Despite success, King Wu remained concerned for his people, working day and night. Three years after defeating Shang, he died at age 67 and was buried north of King Wen’s tomb in Shaanxi Xianyang. His son, King Cheng, ascended at age 13 with Duke Dan of Zhou as regent.
3. Duke Dan of Zhou (dates unknown)
Duke Dan of Zhou, surname Ji, was King Wen’s fourth son, a founding statesman of the Western Zhou dynasty, a politician, and a precursor of Confucian thought. He was King Wu’s brother, with fief in Zhou, hence called Zhou Gong.
Duke Dan assisted King Wu in overthrowing Shang. Three years after King Wu’s death, he became regent for 13-year-old King Cheng. Three of his brothers, including Guan Shu, opposed him, allying with Shang King Zhou’s son Wugeng in rebellion. Duke Dan led an eastern campaign, suppressing the “Three Guards Rebellion” within three years.

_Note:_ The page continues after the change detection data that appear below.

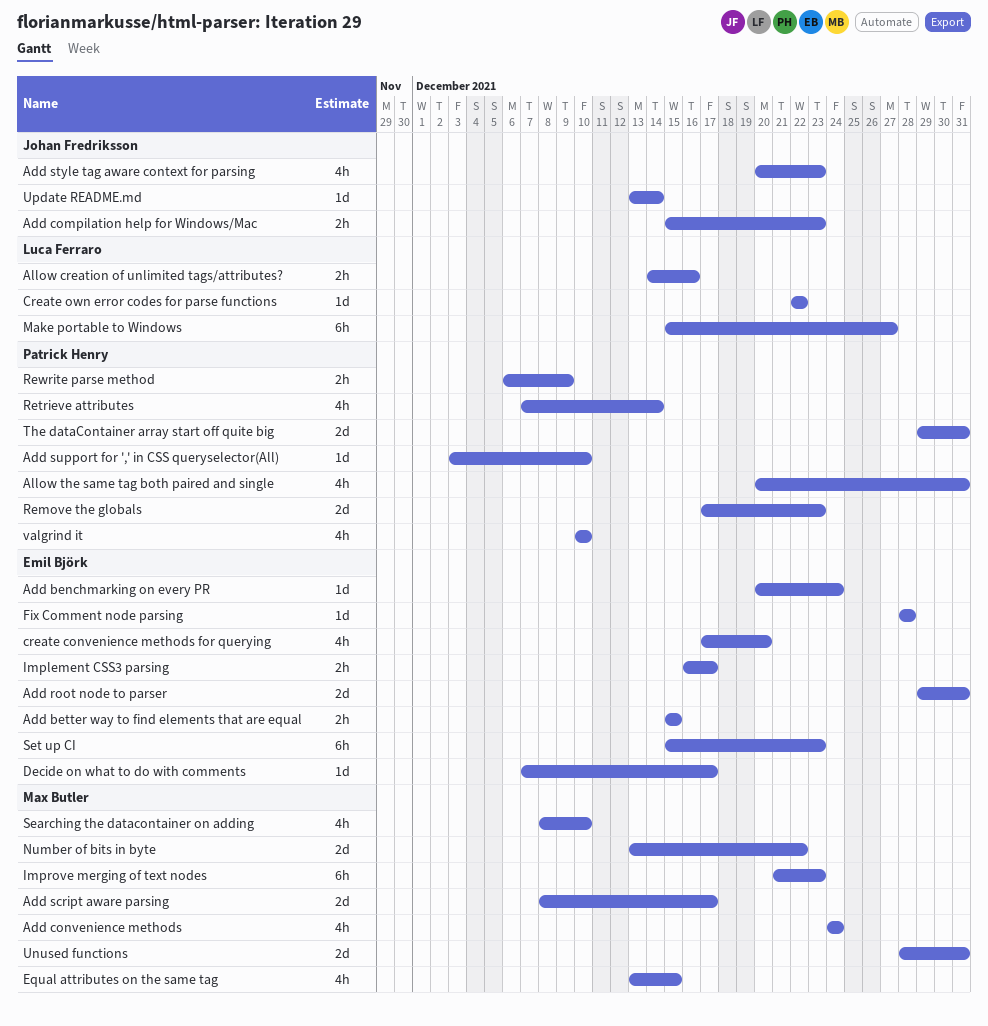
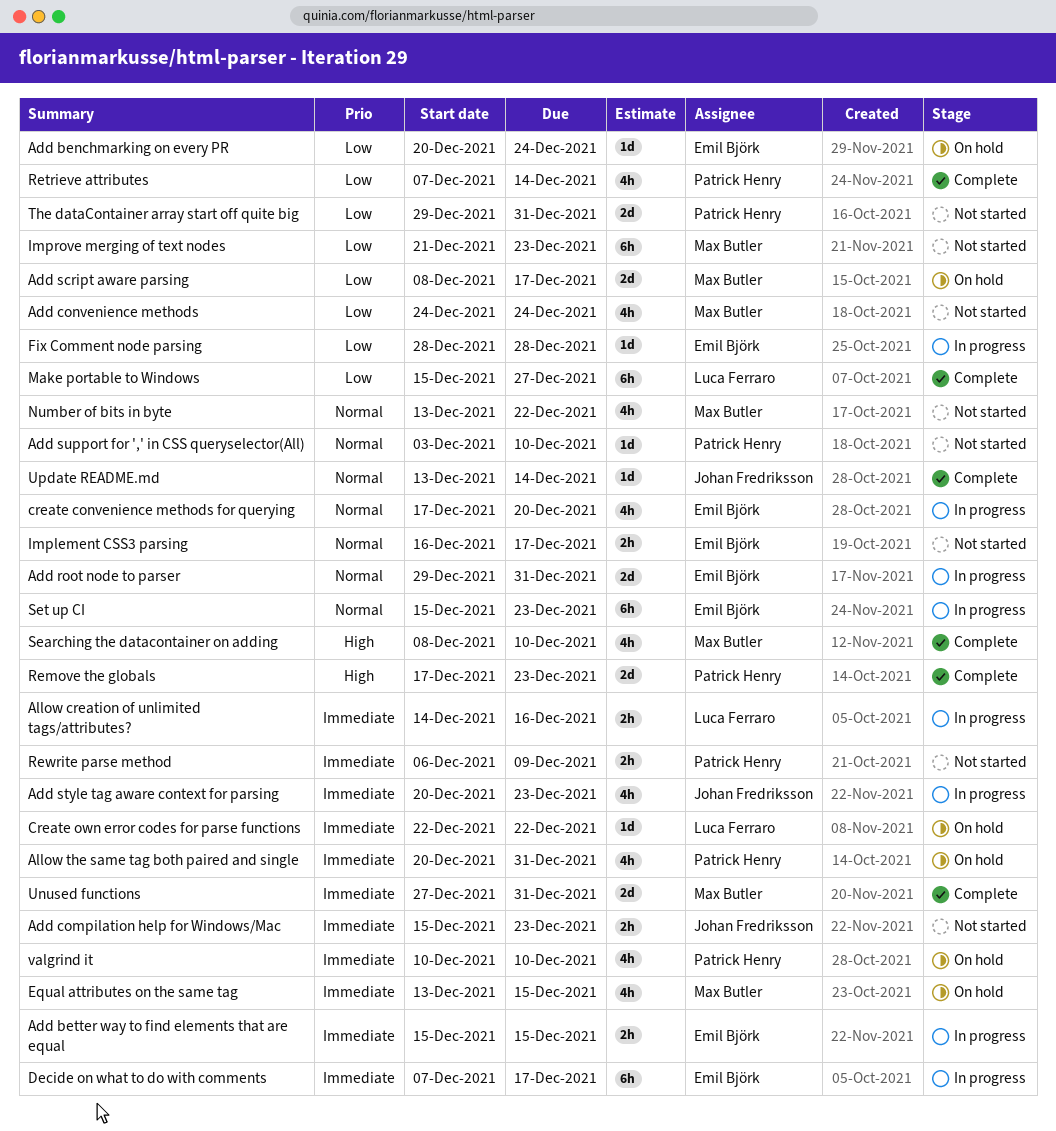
Decide on what to do with comments, estimate: 1d -> 6h
Number of bits in byte, estimate: 2d -> 4h
Unused functions, start: Dec 28 -> Dec 27

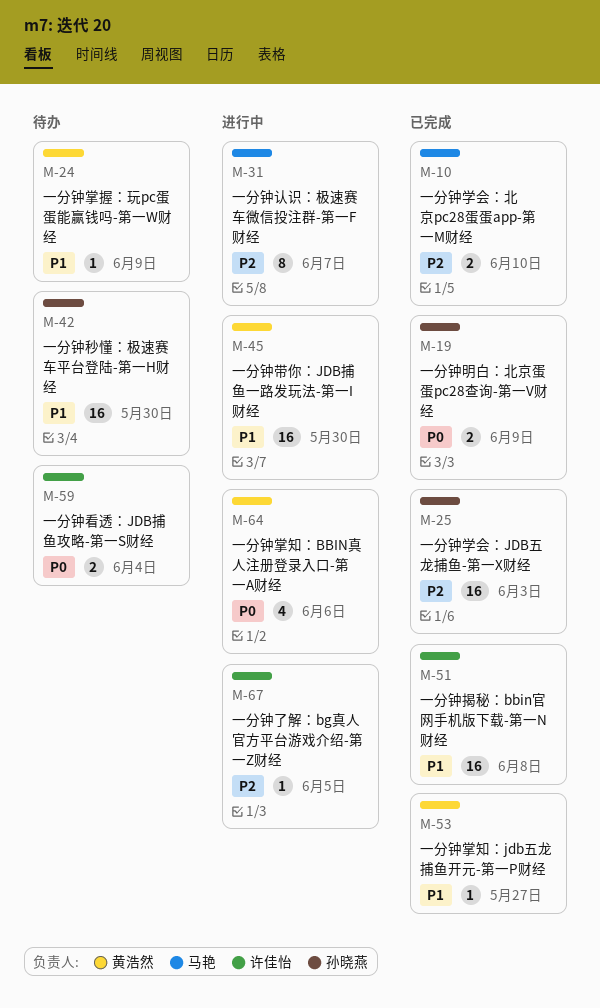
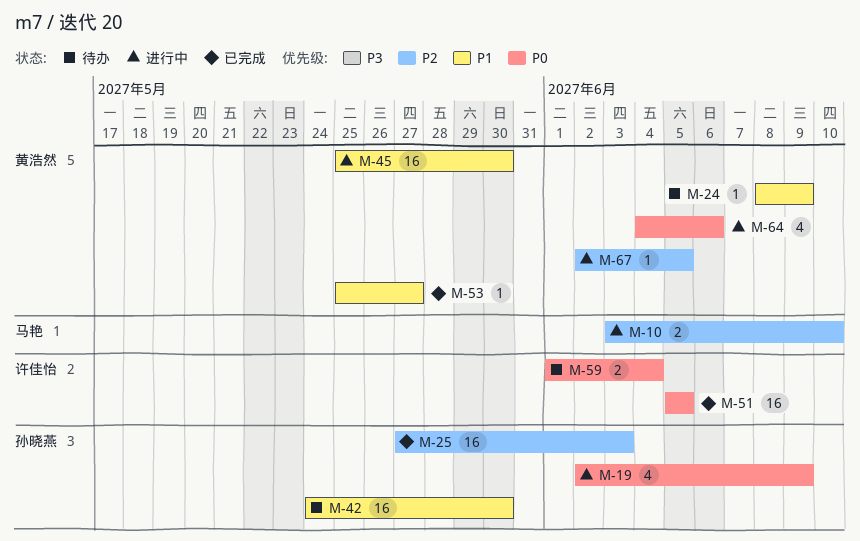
M-10, status: 已完成 -> 进行中
M-19, status: 已完成 -> 进行中
M-19, estimate: 2 -> 4
M-31: present -> none
M-51, priority: P1 -> P0
M-51, due: Jun 8 -> Jun 5
M-67, owner: 许佳怡 -> 黄浩然

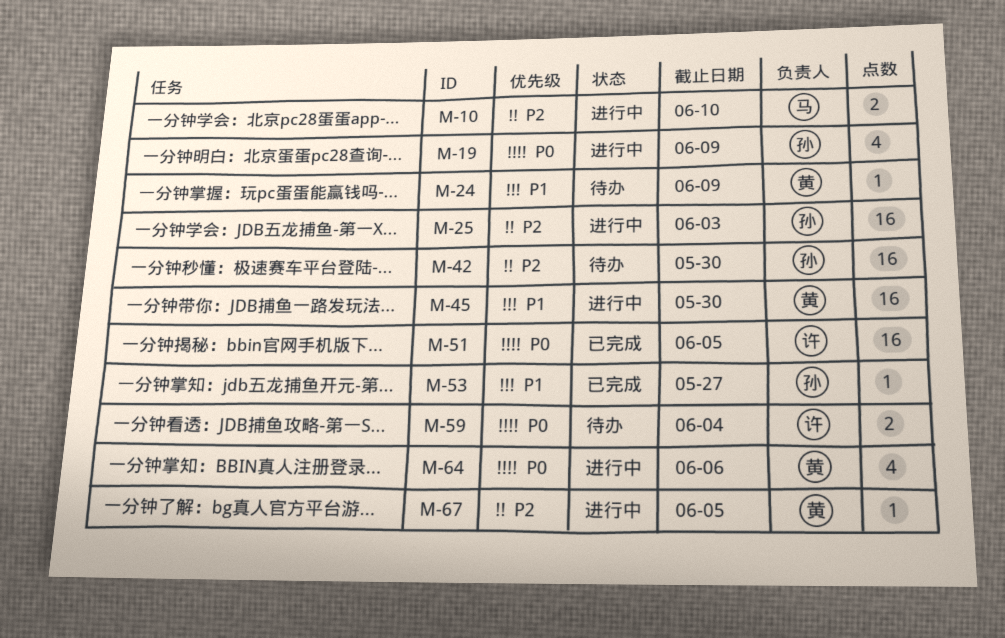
M-25, status: 已完成 -> 进行中
M-42, priority: P1 -> P2
M-53, owner: 黄浩然 -> 孙晓燕

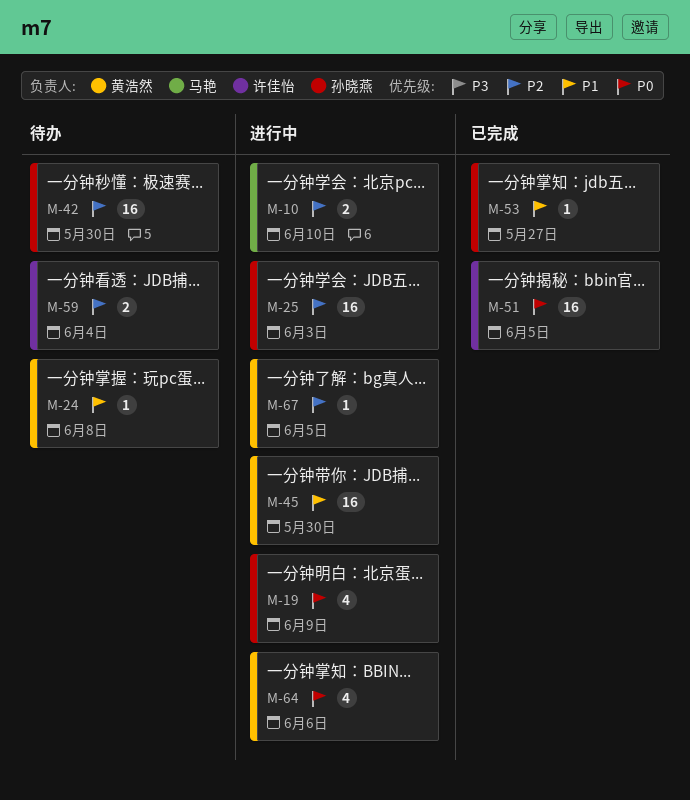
M-24, due: Jun 9 -> Jun 8
M-59, priority: P0 -> P2

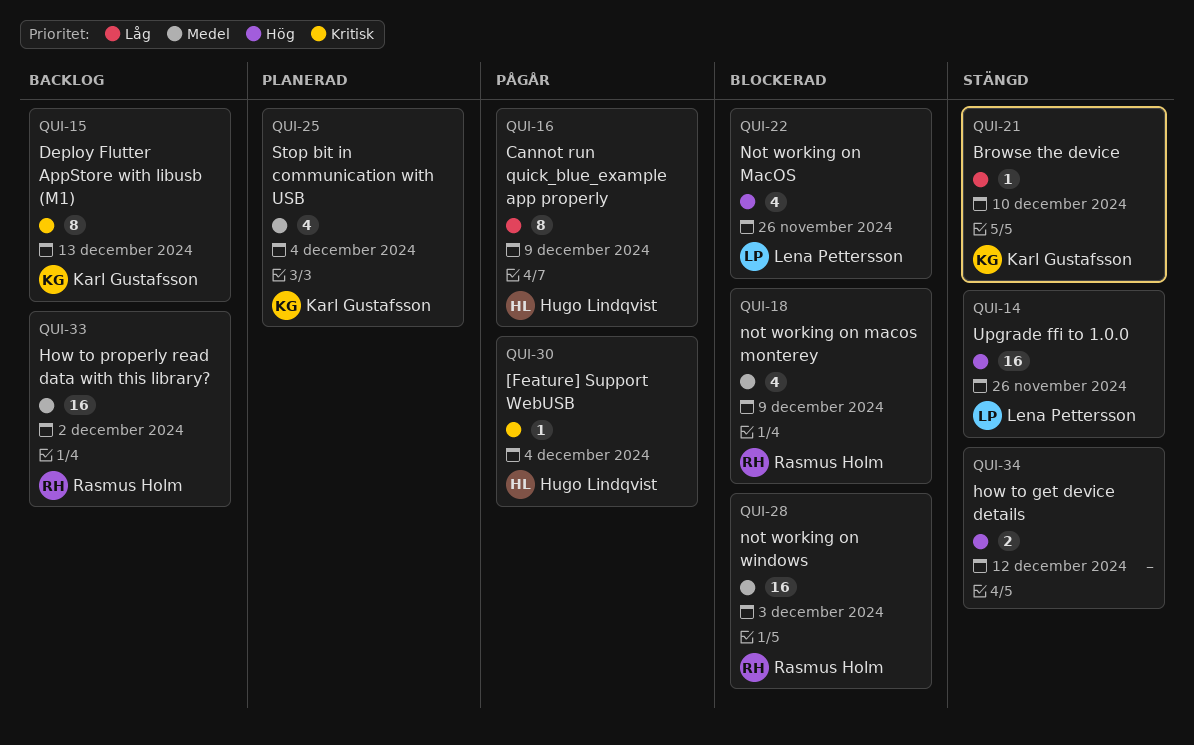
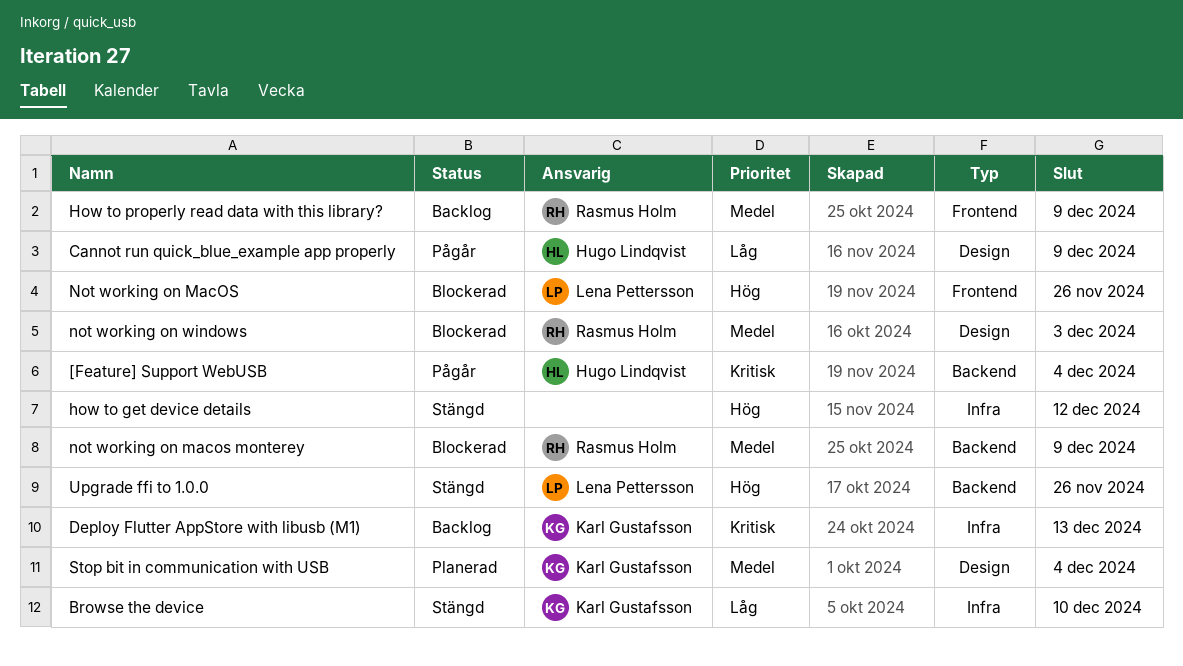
How to properly read data with this library?, due: Dec 2 -> Dec 9

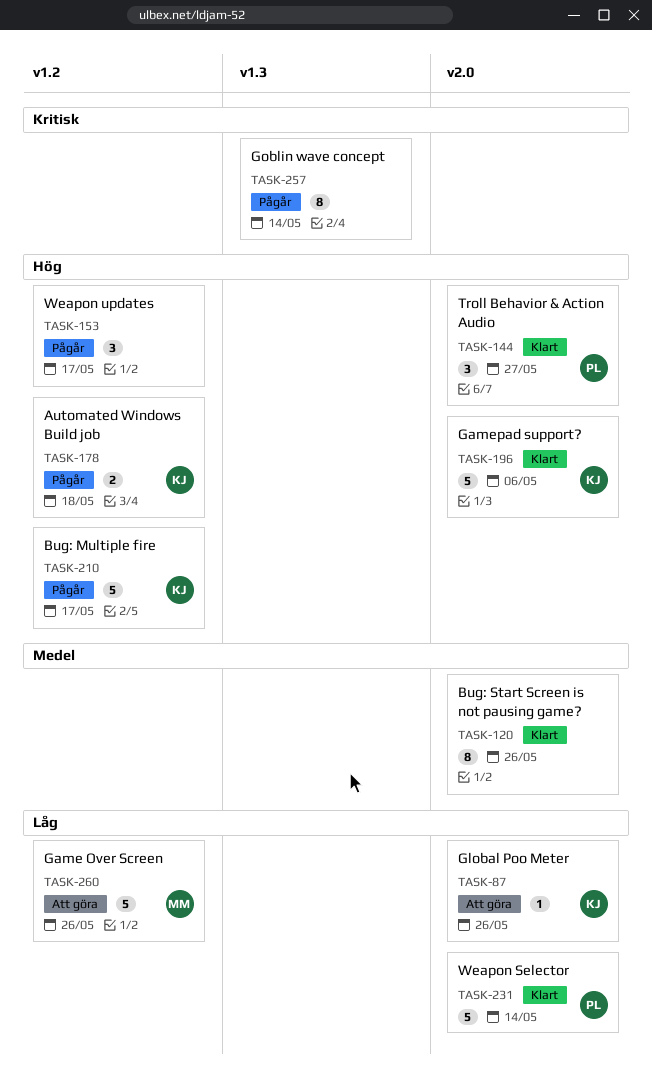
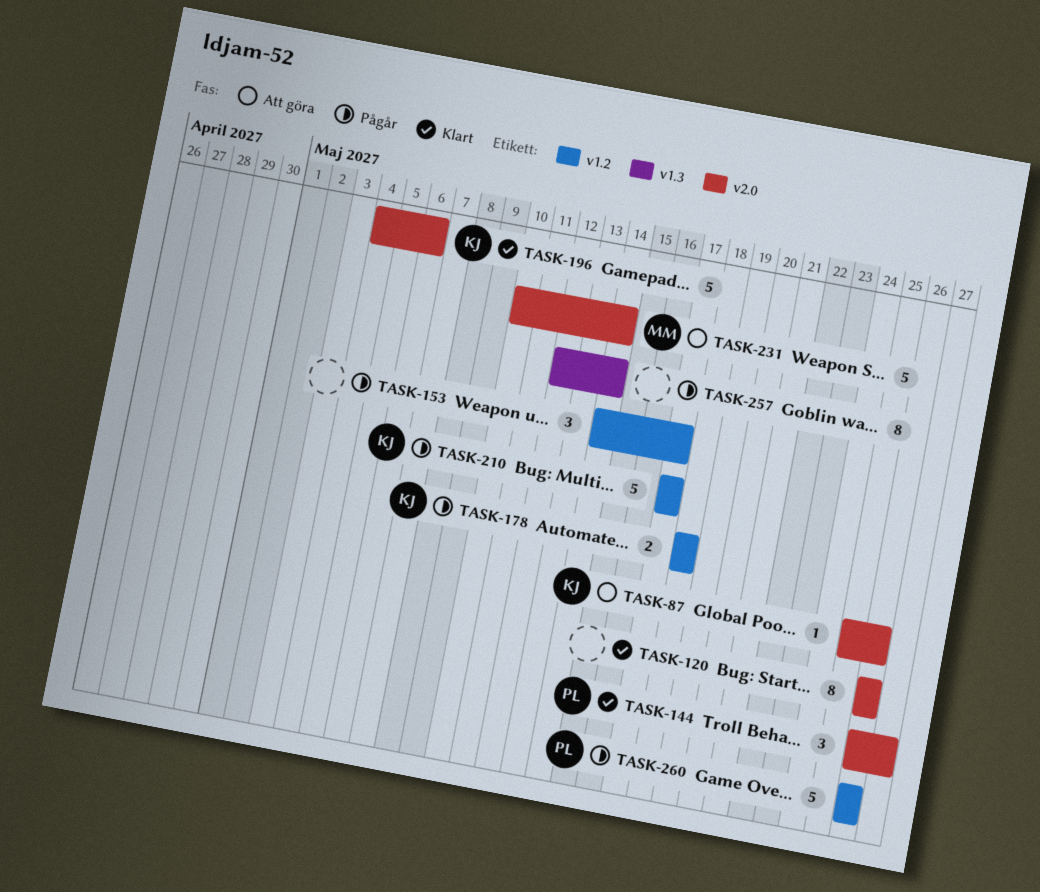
TASK-231, status: Klart -> Att göra
TASK-231, owner: PL -> MM
TASK-260, status: Att göra -> Pågår
TASK-260, owner: MM -> PL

The Book of Documents states: “Duke Dan governed as regent: in the first year, he quelled chaos; second year, he subdued Shang; third year, he established rulership; fourth year, he organized vassals; fifth year, he completed Zhou; sixth year, he established rites and music; seventh year, he perfected governance under King Cheng.”
Han dynasty scholar Jia Yi commented: “King Wen had great virtue but incomplete achievements; King Wu had great accomplishments but governance unfinished; Duke Dan combined great virtue, great achievements, and effective governance in one person. Before Confucius, after the Yellow Emperor, no one in China was as significant as Duke Dan.”
Duke Dan was revered as a sage by later rulers and scholars. His political framework and ritual-music system influenced China for three thousand years.
In later years, he authored the Zhou Li (Rites of Zhou), over 40,000 characters, outlining state institutions and governance principles. He established six ministries—Personnel, Revenue, Rites, Military, Justice, and Works—adopted as models by subsequent dynasties (Han through Qing).
The Zhou Li emphasizes: “Man follows Heaven, the Dao follows Nature,” providing timeless laws and a blueprint for an ideal state, predating Plato’s Republic by 500 years.
Confucius greatly revered Duke Dan, often claiming to have dreamt of him. Three years after consolidating King Cheng’s reign, Duke Dan retired and passed away, buried at King Wen’s tomb. Temples dedicated to Duke Dan exist in Luoyang, Qishan (Shaanxi), and Qufu (Shandong).